I don't mind saying I'm the anonymous editor mentioned above. But I don't think it's correct to call the trap an "anti-spam" feature. As I understand it, for technical reasons that I don't fully understand, the server has always had problems with some submissions (having to do with the way it handles pending forms.) In the old days, submitters were given a message saying "please send this to
xxx@dmoz.org" (hence called a "manual" submittal.) Most people didn't bother--those submittals were just lost to us.
About a month ago, the system began to dump those submittals into a Test category, where we take a quick look at them and try to pass them along to the category where they were submitted (or if it's an obvious misfit, a better category, or even the "badly misplaced--needs help" catchall category.)
Some may have suspected that these sites would be mostly spam, and in fact that was my first impression, but after looking at a few thousand of them, my current feeling is that they are very much like the rest of the directory: containing a large minority of EACH of good submittals, useless repeated submittals, and pure spam.
So, it's a filter, but not a spam filter.
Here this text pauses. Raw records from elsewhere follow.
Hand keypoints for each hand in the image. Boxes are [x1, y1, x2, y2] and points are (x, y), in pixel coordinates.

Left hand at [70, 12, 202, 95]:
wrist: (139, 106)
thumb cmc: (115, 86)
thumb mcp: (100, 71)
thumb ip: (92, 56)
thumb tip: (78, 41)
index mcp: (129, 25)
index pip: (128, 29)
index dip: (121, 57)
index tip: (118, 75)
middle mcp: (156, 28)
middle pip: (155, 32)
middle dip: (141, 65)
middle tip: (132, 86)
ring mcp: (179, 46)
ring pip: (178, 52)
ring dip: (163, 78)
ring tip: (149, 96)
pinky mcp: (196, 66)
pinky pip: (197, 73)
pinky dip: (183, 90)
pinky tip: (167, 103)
I do weed out some blatant spam, but I also redirect some sites to a better category much more quickly than they might otherwise have been.
But for those pests who submit their domain name before they develop their sites (hoping, I suppose, to develop them while the submittal is progressing down the pipeline) -- have I mentioned lately how counterproductive this strategy is? There is no pipeline out of this swamp, there are merely thousands of editors wandering around the swamp, scooping water into buckets with soupspoons. The scum often gets scooped out quickly. What you get is not a prominent place in the pipeline, what you get is the beginning of a bad reputation for your site. And, while this is not a goal or priority for ODP editors, we can rejoice in seeing justice happen.